WASHINGTON — Lawyers for former Rep. Aaron Schock, R-Ill., in a battle with federal prosecutors over the production of records, said in a court filing Wednesday that Schock has not “deceptively refused” to turn over documents, strongly denying a government assertion.

At immediate issue in the monthslong fight over documents is the federal government protesting a move by Schock’s legal team that led to a decision by a judge in Springfield to first privately review 72 records out of the 10,000 Schock has turned over to prosecutors.

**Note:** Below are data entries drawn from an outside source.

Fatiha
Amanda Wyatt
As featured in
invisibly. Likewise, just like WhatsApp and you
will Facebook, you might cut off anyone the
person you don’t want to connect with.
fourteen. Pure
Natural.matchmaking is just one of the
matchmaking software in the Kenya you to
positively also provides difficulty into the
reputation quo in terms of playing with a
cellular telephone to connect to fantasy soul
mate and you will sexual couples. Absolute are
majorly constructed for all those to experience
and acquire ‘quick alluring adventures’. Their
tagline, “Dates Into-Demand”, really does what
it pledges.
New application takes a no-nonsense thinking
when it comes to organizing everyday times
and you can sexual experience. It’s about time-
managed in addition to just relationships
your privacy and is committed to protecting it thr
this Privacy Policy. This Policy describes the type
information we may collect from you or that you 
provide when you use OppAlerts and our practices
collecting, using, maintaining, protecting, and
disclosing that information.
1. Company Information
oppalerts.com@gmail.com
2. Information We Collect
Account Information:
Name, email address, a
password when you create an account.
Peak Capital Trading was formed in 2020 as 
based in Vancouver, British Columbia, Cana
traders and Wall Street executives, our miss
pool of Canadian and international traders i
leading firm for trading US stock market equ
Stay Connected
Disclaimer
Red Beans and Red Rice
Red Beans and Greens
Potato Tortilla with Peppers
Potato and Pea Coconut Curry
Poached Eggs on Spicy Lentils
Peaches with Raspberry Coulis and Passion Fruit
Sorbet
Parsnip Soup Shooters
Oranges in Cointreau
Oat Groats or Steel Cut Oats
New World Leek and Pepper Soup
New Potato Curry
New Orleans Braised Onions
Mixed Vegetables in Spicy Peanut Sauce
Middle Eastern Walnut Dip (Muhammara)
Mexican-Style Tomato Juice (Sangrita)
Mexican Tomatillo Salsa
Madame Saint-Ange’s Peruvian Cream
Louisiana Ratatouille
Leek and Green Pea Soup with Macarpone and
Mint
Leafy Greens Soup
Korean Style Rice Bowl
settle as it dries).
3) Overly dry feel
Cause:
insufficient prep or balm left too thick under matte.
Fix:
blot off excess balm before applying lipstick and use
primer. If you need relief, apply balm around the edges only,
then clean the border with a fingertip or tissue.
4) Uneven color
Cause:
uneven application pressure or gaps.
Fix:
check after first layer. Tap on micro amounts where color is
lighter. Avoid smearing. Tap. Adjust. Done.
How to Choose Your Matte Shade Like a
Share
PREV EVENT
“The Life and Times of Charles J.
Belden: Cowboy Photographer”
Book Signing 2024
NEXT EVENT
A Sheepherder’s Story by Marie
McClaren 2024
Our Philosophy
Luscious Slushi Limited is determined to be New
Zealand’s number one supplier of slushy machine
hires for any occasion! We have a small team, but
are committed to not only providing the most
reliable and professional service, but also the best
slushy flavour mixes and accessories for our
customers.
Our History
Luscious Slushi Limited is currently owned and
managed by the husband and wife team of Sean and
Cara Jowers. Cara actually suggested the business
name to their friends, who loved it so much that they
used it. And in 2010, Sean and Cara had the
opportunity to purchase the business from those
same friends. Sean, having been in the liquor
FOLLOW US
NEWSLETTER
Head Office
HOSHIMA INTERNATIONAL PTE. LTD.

Schock’s attorneys are arguing that the 72 records, many emails — are “privileged” and should not be given to the prosecutors. In order to be “transparent” — and to stay out of trouble — Schock’s team asked for a judicial review, which was granted on Tuesday.

“Given the volume of the materials, the submission by Mr. Schock of the specific basis for the privilege determinations will be of substantial assistance to the Court,” U.S. District Court Judge Sue Myerscough wrote in her Tuesday order.

Of the 72 documents, 55 are being withheld “as attorney-client privileged communications” which could include information exchanged with public relations consultants who were working for Schock and his lawyers; his campaign staff; and lawyers with the National Republican Congressional Committee.

“For example, in some instances, Mr. Schock and his campaign staff corresponded with counsel regarding campaign finance law issues,” the Schock brief stated. Other records “involve confidential communications between Mr. Schock and counsel regarding Mr. Schock’s personal business dealings.”

Schock’s team argued in the Wednesday brief that the prosecutors, based in Springfield, crying foul was a “baseless and inappropriate accusation” because disagreements over records productions are part of the normal back and forth in cases like this.

“Yet these efforts are met instead with unjustifiable allegations of bad faith” by the Springfield prosecutors.

A grand jury in Springfield has been hearing testimony against Schock since April. Schock quit Congress on March 31. Schock’s downfall was triggered by a February story about his gaudy office redecoration, which raised questions about how he spent taxpayer and campaign money.